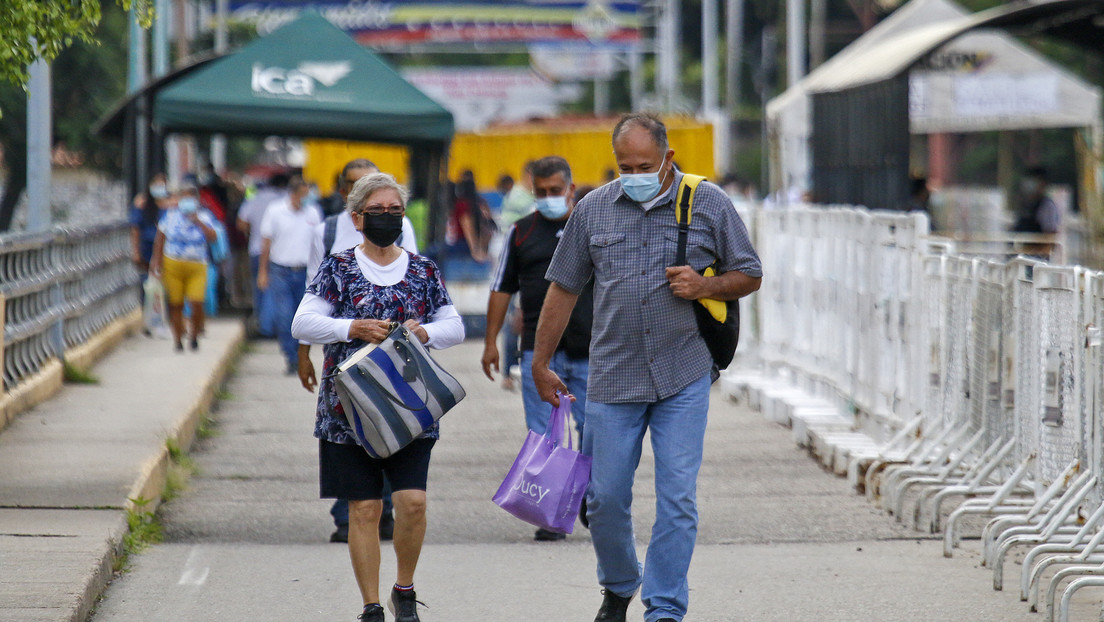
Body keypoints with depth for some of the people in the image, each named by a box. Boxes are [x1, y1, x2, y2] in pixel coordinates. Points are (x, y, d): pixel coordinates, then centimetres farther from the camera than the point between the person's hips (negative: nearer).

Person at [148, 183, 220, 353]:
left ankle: (194, 337, 9)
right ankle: (178, 340, 16)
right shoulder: (171, 216, 6)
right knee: (175, 304, 2)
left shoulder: (204, 217, 5)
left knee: (196, 303, -13)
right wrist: (156, 261, 8)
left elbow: (212, 237, -9)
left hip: (197, 268, -1)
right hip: (173, 265, 1)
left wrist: (197, 221, -15)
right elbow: (160, 239, 12)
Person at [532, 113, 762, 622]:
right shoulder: (593, 209, 5)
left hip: (683, 379, -2)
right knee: (605, 496, 5)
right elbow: (564, 288, 12)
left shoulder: (708, 204, 0)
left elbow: (749, 275, 8)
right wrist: (541, 363, 11)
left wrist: (704, 286, -13)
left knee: (677, 497, -6)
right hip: (612, 379, 2)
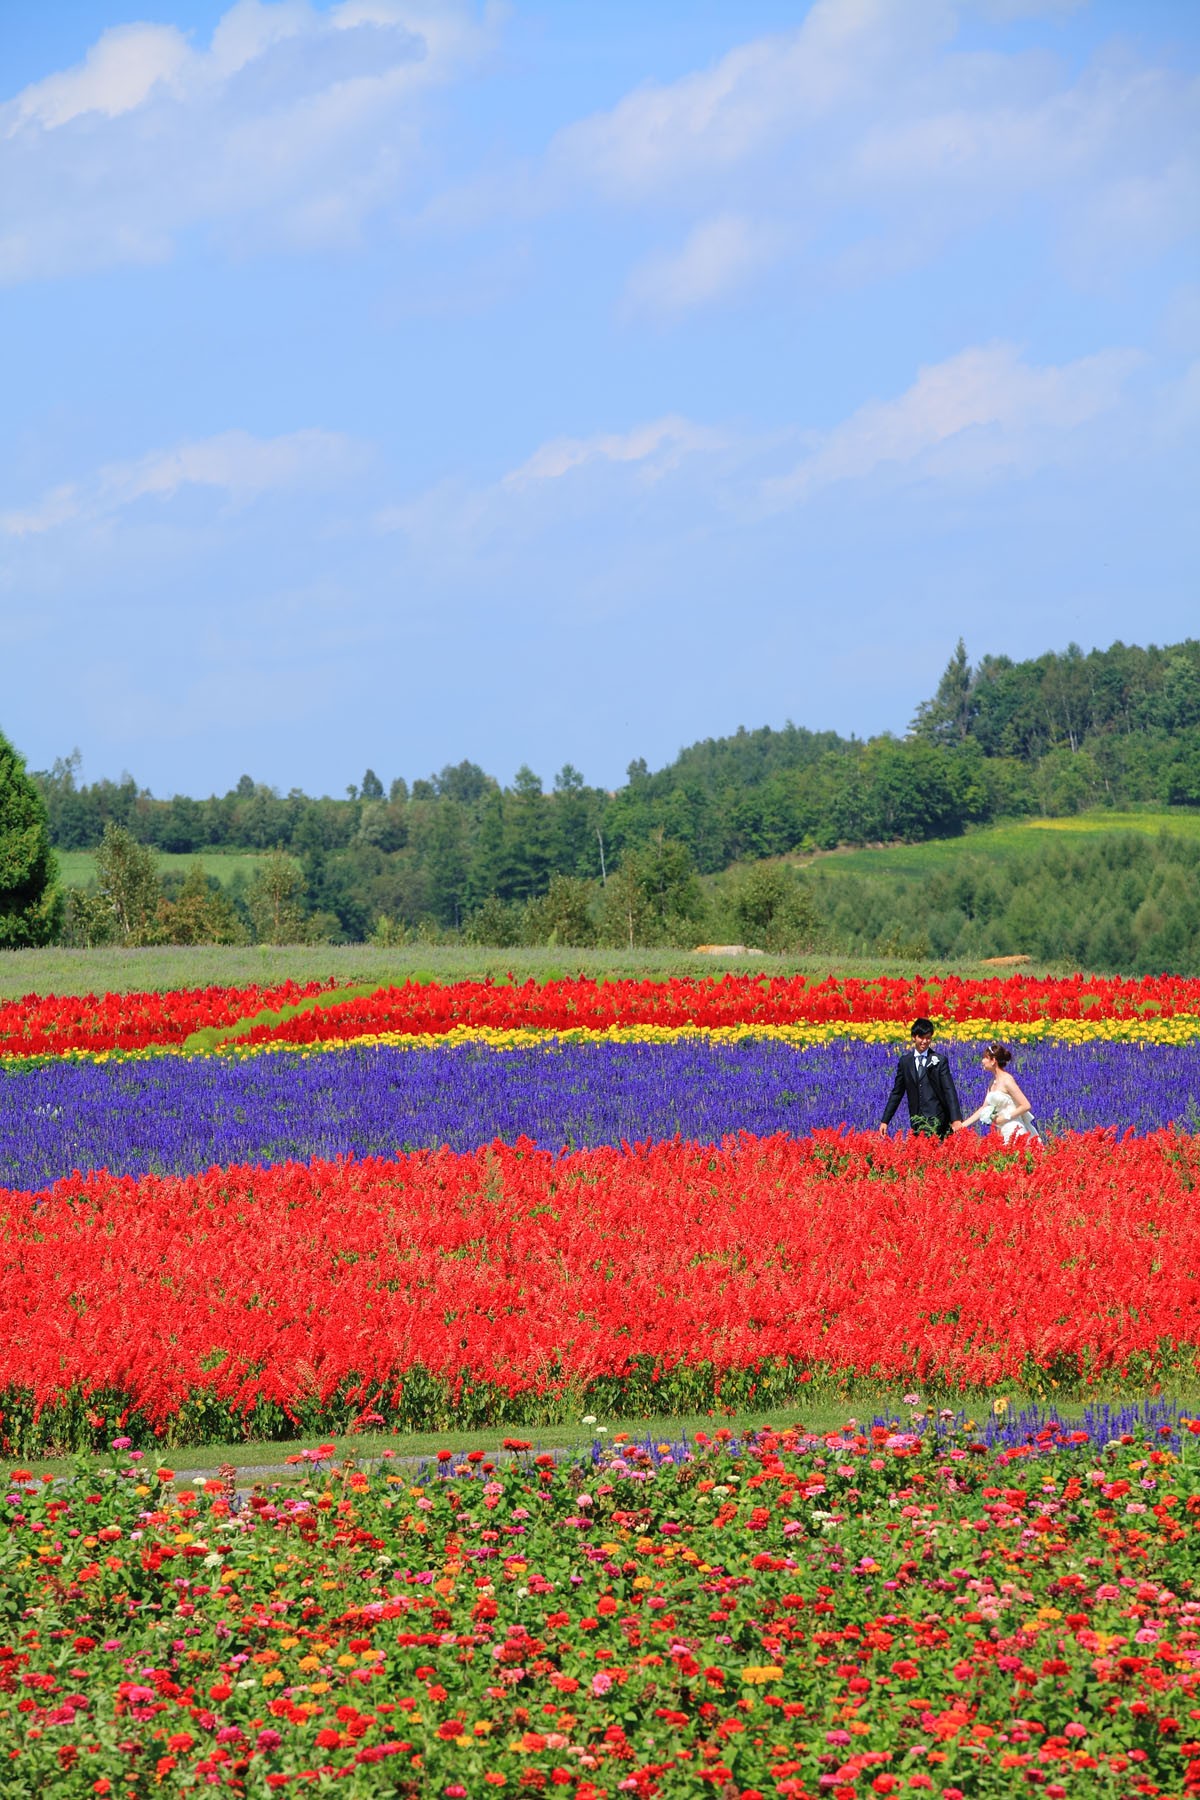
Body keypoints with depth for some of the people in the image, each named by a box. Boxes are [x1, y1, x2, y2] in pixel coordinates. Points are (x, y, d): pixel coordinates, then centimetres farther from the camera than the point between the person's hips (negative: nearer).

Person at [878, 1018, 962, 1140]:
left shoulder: (939, 1060, 1)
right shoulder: (905, 1061, 11)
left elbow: (949, 1090, -6)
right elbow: (897, 1092, 14)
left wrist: (956, 1119, -17)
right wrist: (885, 1121, 9)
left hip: (936, 1120, -4)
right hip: (916, 1122, 4)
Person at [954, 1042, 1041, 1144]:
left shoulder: (1007, 1080, -11)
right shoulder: (993, 1082, 13)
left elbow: (1026, 1106, -15)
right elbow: (983, 1109, 18)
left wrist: (1004, 1118, -13)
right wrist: (962, 1125, 13)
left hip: (1014, 1131, -8)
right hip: (1002, 1133, 8)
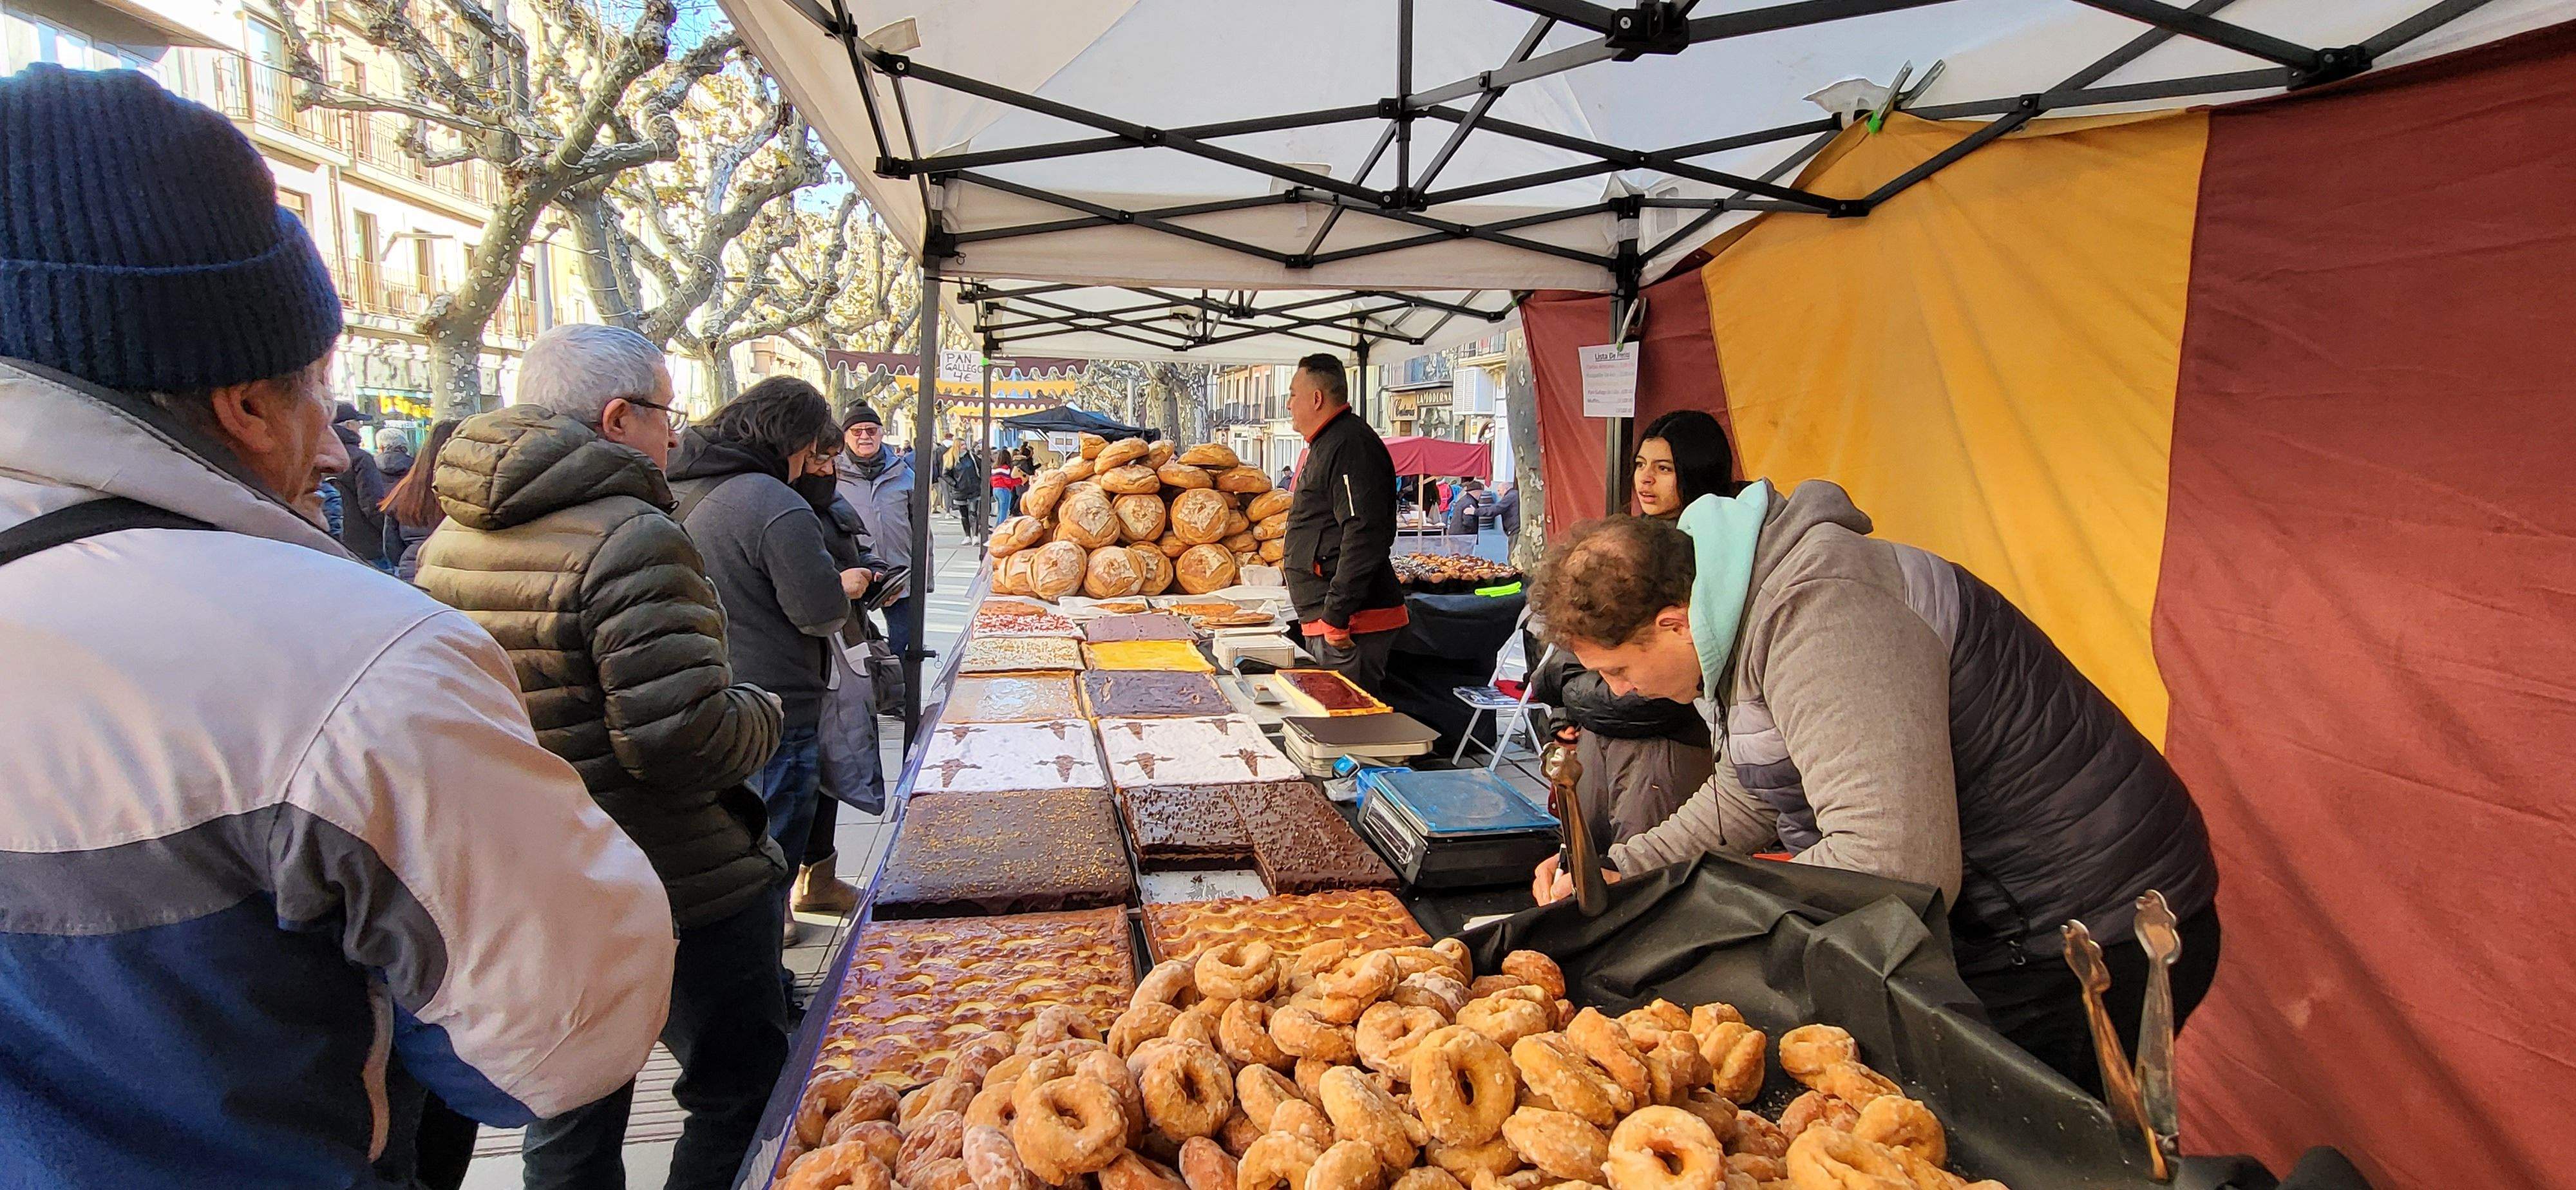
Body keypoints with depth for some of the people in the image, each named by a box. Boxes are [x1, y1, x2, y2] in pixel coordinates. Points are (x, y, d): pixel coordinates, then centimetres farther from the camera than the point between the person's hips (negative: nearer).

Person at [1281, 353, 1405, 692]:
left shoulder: (1351, 445, -16)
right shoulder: (1325, 445, 21)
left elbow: (1364, 536, -25)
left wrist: (1336, 616, -25)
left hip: (1351, 624, -11)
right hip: (1325, 624, 11)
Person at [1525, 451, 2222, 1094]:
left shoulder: (1815, 617, -31)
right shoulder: (1739, 618, 3)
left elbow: (1899, 867, -36)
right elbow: (1746, 800, 15)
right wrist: (1615, 872, 6)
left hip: (2083, 949, -9)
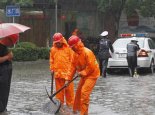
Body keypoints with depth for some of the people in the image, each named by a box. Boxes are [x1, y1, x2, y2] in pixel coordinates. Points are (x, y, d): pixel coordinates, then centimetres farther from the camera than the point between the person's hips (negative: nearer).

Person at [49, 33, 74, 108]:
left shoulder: (68, 48, -1)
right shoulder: (53, 49, 7)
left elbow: (72, 60, 0)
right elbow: (51, 60, 15)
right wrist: (52, 68, 6)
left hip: (67, 72, -2)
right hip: (57, 73, 2)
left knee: (69, 89, 1)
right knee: (59, 89, 8)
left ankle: (70, 104, 10)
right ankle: (60, 103, 17)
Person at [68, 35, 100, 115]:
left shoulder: (87, 52, -25)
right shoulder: (75, 54, 1)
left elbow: (91, 66, -26)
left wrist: (83, 72, -19)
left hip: (92, 75, -9)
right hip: (84, 75, 9)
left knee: (84, 92, -18)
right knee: (79, 92, 14)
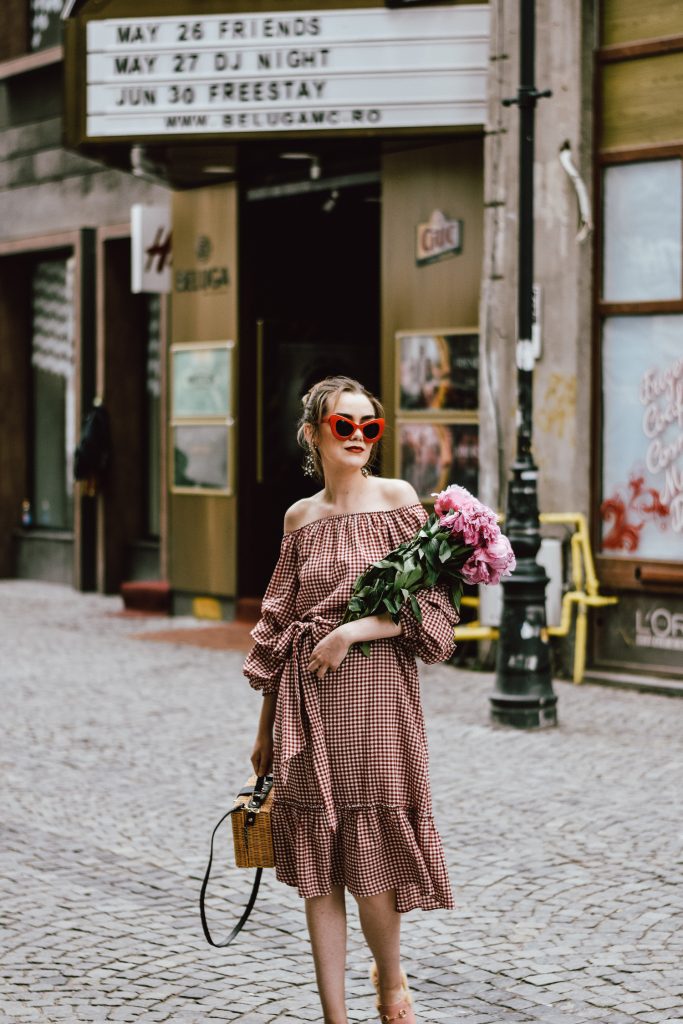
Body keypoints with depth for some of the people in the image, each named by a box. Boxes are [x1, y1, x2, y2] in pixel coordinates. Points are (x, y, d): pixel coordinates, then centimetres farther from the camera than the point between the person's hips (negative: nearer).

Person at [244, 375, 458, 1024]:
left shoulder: (397, 499, 0)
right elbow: (277, 626, 15)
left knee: (371, 867, -3)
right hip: (306, 704, 4)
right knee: (315, 867, 4)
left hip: (375, 694, -4)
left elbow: (429, 605, -4)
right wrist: (265, 725, 16)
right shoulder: (300, 517, 11)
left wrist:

::::

Rewrite all the records above with "centimetres" swapped for "centimeters" and everything else left unchanged. Leave the pictures out of your answer.

Body keypoints with depth for some of the people in the image, each named by a box. Boxes are [x1, y1, x2, y2] in pixel coordinates. Points are (x, y, d): pixel coordinates, then centimeters farther from the camera than the point between the person's hips (negative: nearer).

Person at [148, 183, 220, 353]:
left ankle: (194, 337, 9)
right ankle: (178, 340, 16)
right shoulder: (171, 216, 6)
right knee: (175, 304, 2)
left shoulder: (204, 217, 5)
left knee: (196, 303, -13)
right wrist: (156, 261, 8)
left elbow: (212, 237, -9)
left hip: (197, 268, -1)
right hip: (173, 265, 1)
left wrist: (197, 221, -15)
right elbow: (160, 239, 12)
Person at [532, 113, 762, 622]:
right shoulder: (593, 209, 5)
left hip: (683, 379, -2)
right knee: (605, 496, 5)
right elbow: (564, 288, 12)
left shoulder: (708, 204, 0)
left elbow: (749, 275, 8)
right wrist: (541, 363, 11)
left wrist: (704, 286, -13)
left knee: (677, 497, -6)
right hip: (612, 379, 2)
Body keypoints with depth for some of the people in the image, each named by a box. Boxes are [x1, y1, x2, y2] in pixel coordinates. Points are (x, y, d): pixel coordinates, then centimeters farther from the camera than the point between the person's hips (negative: nearer).

Person at [878, 1018, 962, 1140]:
left shoulder: (939, 1060, 1)
right shoulder: (905, 1061, 11)
left elbow: (949, 1090, -6)
right elbow: (897, 1092, 14)
left wrist: (956, 1119, -17)
right wrist: (885, 1121, 9)
left hip: (936, 1120, -4)
right hip: (916, 1122, 4)
Person at [954, 1042, 1041, 1144]:
left shoulder: (1007, 1080, -11)
right shoulder: (993, 1082, 13)
left elbow: (1026, 1106, -15)
right elbow: (983, 1109, 18)
left wrist: (1004, 1118, -13)
right wrist: (962, 1125, 13)
left hip: (1014, 1131, -8)
right hip: (1002, 1133, 8)
Body keypoints with depth for some of the people in the image, each named by a box. Boxes are [x1, y1, x2, y2] in pixel coordinates. Points are (x, y, d): pixel coordinates, then centimeters farther from the camera than the point between the person's hips (negative: nearer).

Person at [1281, 353, 1405, 692]:
left shoulder: (1351, 445, -16)
right shoulder: (1325, 445, 21)
left elbow: (1364, 536, -25)
left wrist: (1336, 616, -25)
left hip: (1351, 624, -11)
right hip: (1325, 624, 11)
Person at [1525, 451, 2222, 1094]:
left shoulder: (1815, 617, -31)
right shoulder: (1739, 618, 3)
left elbow: (1899, 867, -36)
right elbow: (1746, 800, 15)
right wrist: (1615, 872, 6)
left hip: (2083, 949, -9)
Body keypoints with depth for some of the people in the image, each named by a box. Boxes are [x1, y1, x2, y2] in pixel coordinates. Points are (x, y, d): pixel coordinates, then centimeters farther from the camera than the point between the person's hips (negative: nearer).

Person at [49, 33, 74, 108]:
left shoulder: (68, 48, -1)
right shoulder: (53, 49, 7)
left elbow: (72, 60, 0)
right elbow: (51, 60, 15)
right wrist: (52, 68, 6)
left hip: (67, 72, -2)
right hip: (57, 73, 2)
left knee: (69, 89, 1)
right knee: (59, 89, 8)
left ankle: (70, 104, 10)
right ankle: (60, 103, 17)
Person at [68, 35, 100, 115]:
left shoulder: (87, 52, -25)
right shoulder: (75, 54, 1)
left elbow: (91, 66, -26)
left wrist: (83, 72, -19)
left hip: (92, 75, -9)
right hip: (84, 75, 9)
left knee: (84, 92, -18)
right knee: (79, 92, 14)
Body keypoints with depth for some of the people in the image, each named by a box. Boxes are [x1, y1, x2, y2] in pixel coordinates. Points are (x, y, d): pixel coordinates, then centimeters farther from the camera than the point between the person's hips (negative: nearer).

Person at [244, 375, 458, 1024]:
left shoulder: (397, 499, 0)
right elbow: (277, 626, 15)
left knee: (371, 867, -3)
right hip: (306, 704, 4)
right knee: (315, 867, 4)
left hip: (375, 694, -4)
left elbow: (429, 605, -4)
right wrist: (265, 725, 16)
right shoulder: (300, 517, 11)
left wrist:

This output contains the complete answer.